In our eyes, those BIG EAST clashes were just as big as the Libyan conflicts of the mid-80s. So, you can see where men of like minds might have been bummed out last Saturday night when the Orangemen, who, along with Pitt, are leaving the BIG EAST for the ACC effective immediately upon elimination from the 2013 NCAA tournament, were spanked by Louisville, 78-61 (Louisville will proceed to the ACC the following year).

Top-seeded Louisville – the suddenly chic pick to win it all this year — won its second straight BIG EAST Championship and its third title in the last five years, but for 32 of the tournament’s 34 years at MSG (34 in all), Boeheim’s Orange have rocked the Garden venue come tournament time (record 15 title appearances, 5 crowns), and nobody did it longer or better than the ’Cuse, now bound for the so-called greener pastures of the ACC.

“It’s a real challenge but that’s part of the lure of the job, bringing it back to where it was,” said a confident Brazeau, who took over the BIG EAST this past November after a decade as an NBA VP. “We’ve still got a great base of universities to work off of.
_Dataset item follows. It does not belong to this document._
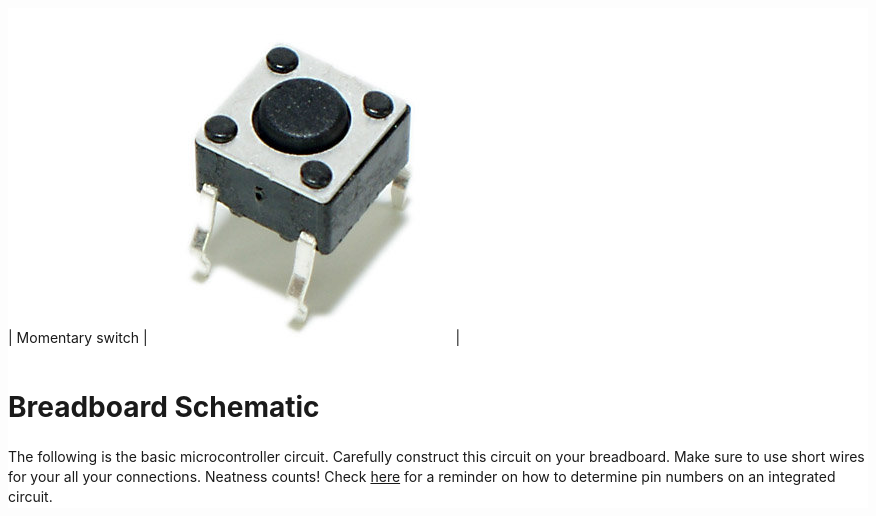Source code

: | Momentary switch           | ![](images/image12.png) |

# Breadboard Schematic

The following is the basic microcontroller circuit. Carefully construct this circuit on your breadboard. Make sure to use short wires for your all your connections. Neatness counts\! Check [here](https://www.google.com/url?q=https://docs.google.com/document/d/1BmZbXzxnD2j17QToSZ9jeZmnP7burwfksfQq2v4zu-Y/edit%23heading%3Dh.bk51dfzckrxr&sa=D&ust=1587613174049000) for a reminder on how to determine pin numbers on an integrated circuit.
Don’t play taps for us just yet.”

Let’s hope he and his cabinet can figure out a way to fill the snowballing void of BIG EAST basketball, whose dwindling numbers, plus the ensuing lack of established rivalries, have tap danced on the souls of former mullet-wearing sports fans up and down the eastern seaboard. So much for the 34 years of visionary Dave Gavitt-driven nostalgia. It’s all about the money now (always has been, really), and it’s all such a shame: Way worse than the Joe Dirt-like mullet I forced upon those poor folk in O-Town.